Nanocars – single molecule vehicles with four groups of adamantane serving as wheels – have the potential to become nanoscopic delivery vehicles at the molecular level for small molecule drugs, proteins or genes.
But for that to happen, researchers need to be able to make the vehicles move predictably, which means they need to understand how nanocars behave in ambient, or room temperature, conditions. NC State chemist Gufeng Wang and Rice chemist James Tour set out to see exactly what happens when a nanocar’s rubber meets the road – or adamantane meets the glass.
“Most single molecules randomly ‘hop’ on a solid surface,” says Wang. “Nanocar molecules are different. They have a chassis, two axes and four wheels. We have observed their wheels rolling on surfaces in ultracold vacuum conditions. But at room temperature, some researchers suspect that the nanocars could mainly be hopping, pivoting, or even skidding across the surface due to thermal activity – the constant motion of molecules or atoms at temperatures above absolute zero.”

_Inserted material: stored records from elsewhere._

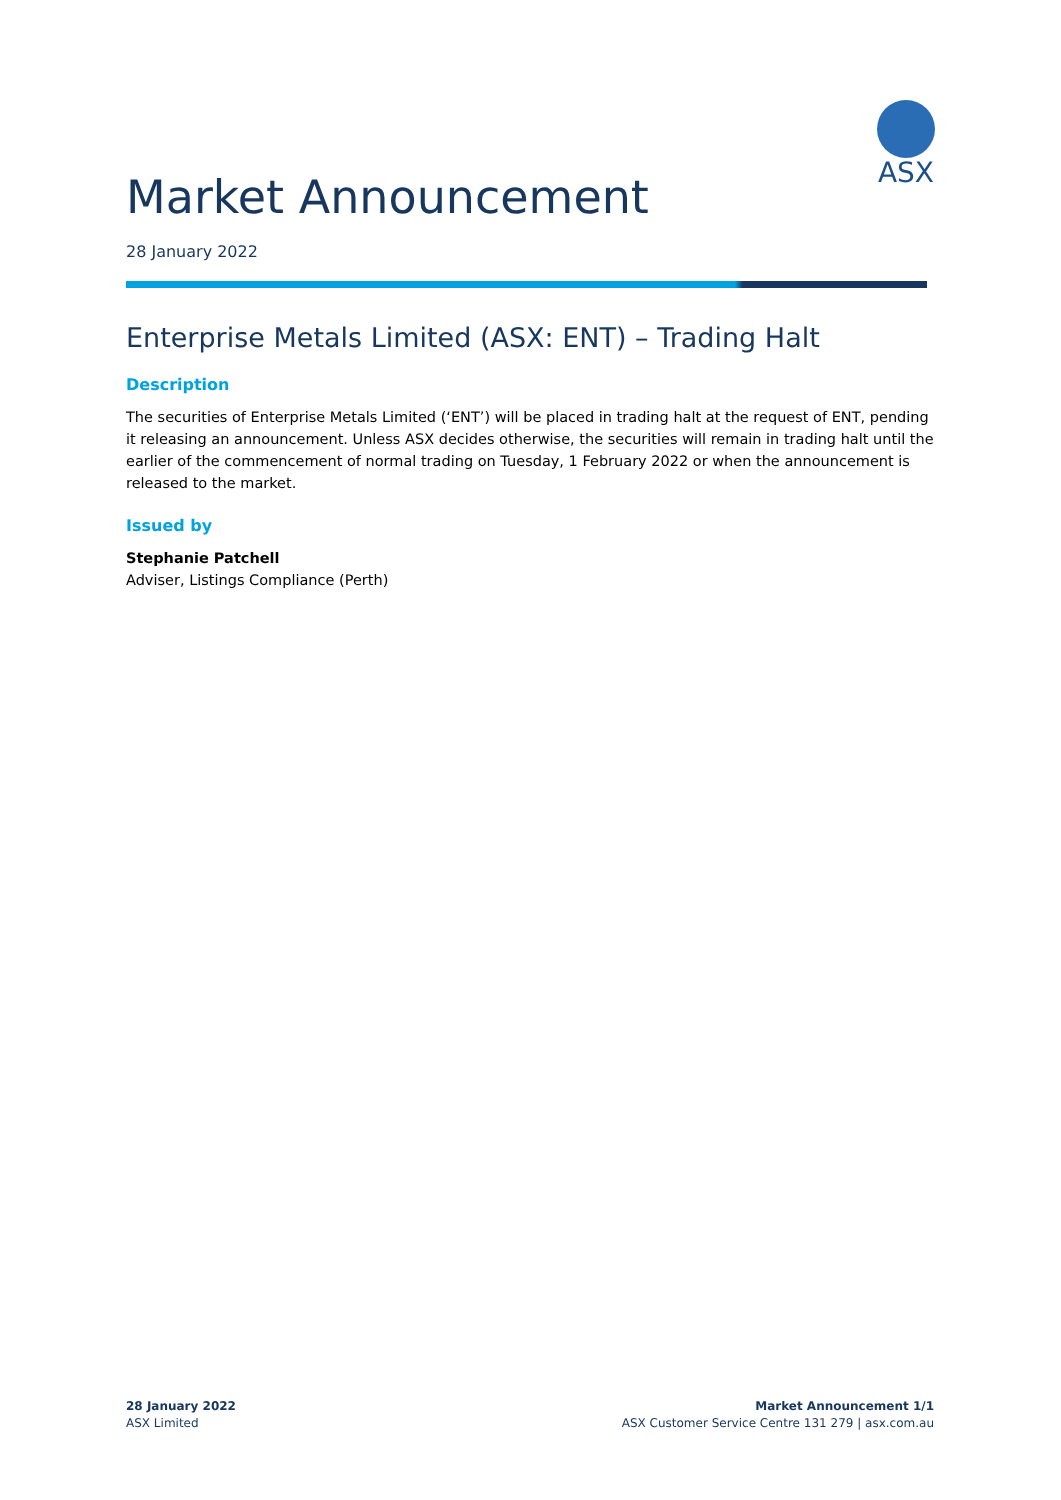ASX
Market Announcement
28 January 2022
Enterprise Metals Limited (ASX: ENT) – Trading Halt
Description
The securities of Enterprise Metals Limited (‘ENT’) will be placed in trading halt at the request of ENT, pending it releasing an announcement. Unless ASX decides otherwise, the securities will remain in trading halt until the earlier of the commencement of normal trading on Tuesday, 1 February 2022 or when the announcement is released to the market.
Issued by
Stephanie Patchell
Adviser, Listings Compliance (Perth)
28 January 2022
ASX Limited
Market Announcement 1/1
ASX Customer Service Centre 131 279 | asx.com.au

The researchers’ challenge was developing a method that would let them watch the nanocars move in ambient conditions. Scanning tunneling microscopy, the most commonly used method for observing a nanocar’s motion, works well in ultracold vacuum, because the car’s motion is slowed. But in ambient conditions, the microscope’s one minute per frame time resolution was much too slow to show what was actually happening.
Wang and Tour utilized a method known as line-imaging in order to improve the observation time resolution from one minute to 0.2 seconds per frame.
They observed the nanocars moving in a straight line for short periods of time – approximately 1.2 seconds, during which they covered about 50 nanometers worth of distance – then veering off course. The researchers believe this may be due to the car’s body hopping off the surface of the glass and pivoting while in the air – like when a truck or jeep hits a rock or divot while driving off-road.
“Line imaging let us see that the nanocars mainly roll their wheels on the surface, but that they also hop or pivot,” Wang says. “We conjecture that by decreasing the temperature, we can eliminate the hopping and pivoting. Thus, we can drive the nanocars and keep their directions using the traction force between the wheels and the surface.”
The researchers’ next steps will be to add a molecular motor to the nanocar that will allow them to drive it with light.
The work appears in The Journal of Physical Chemistry C.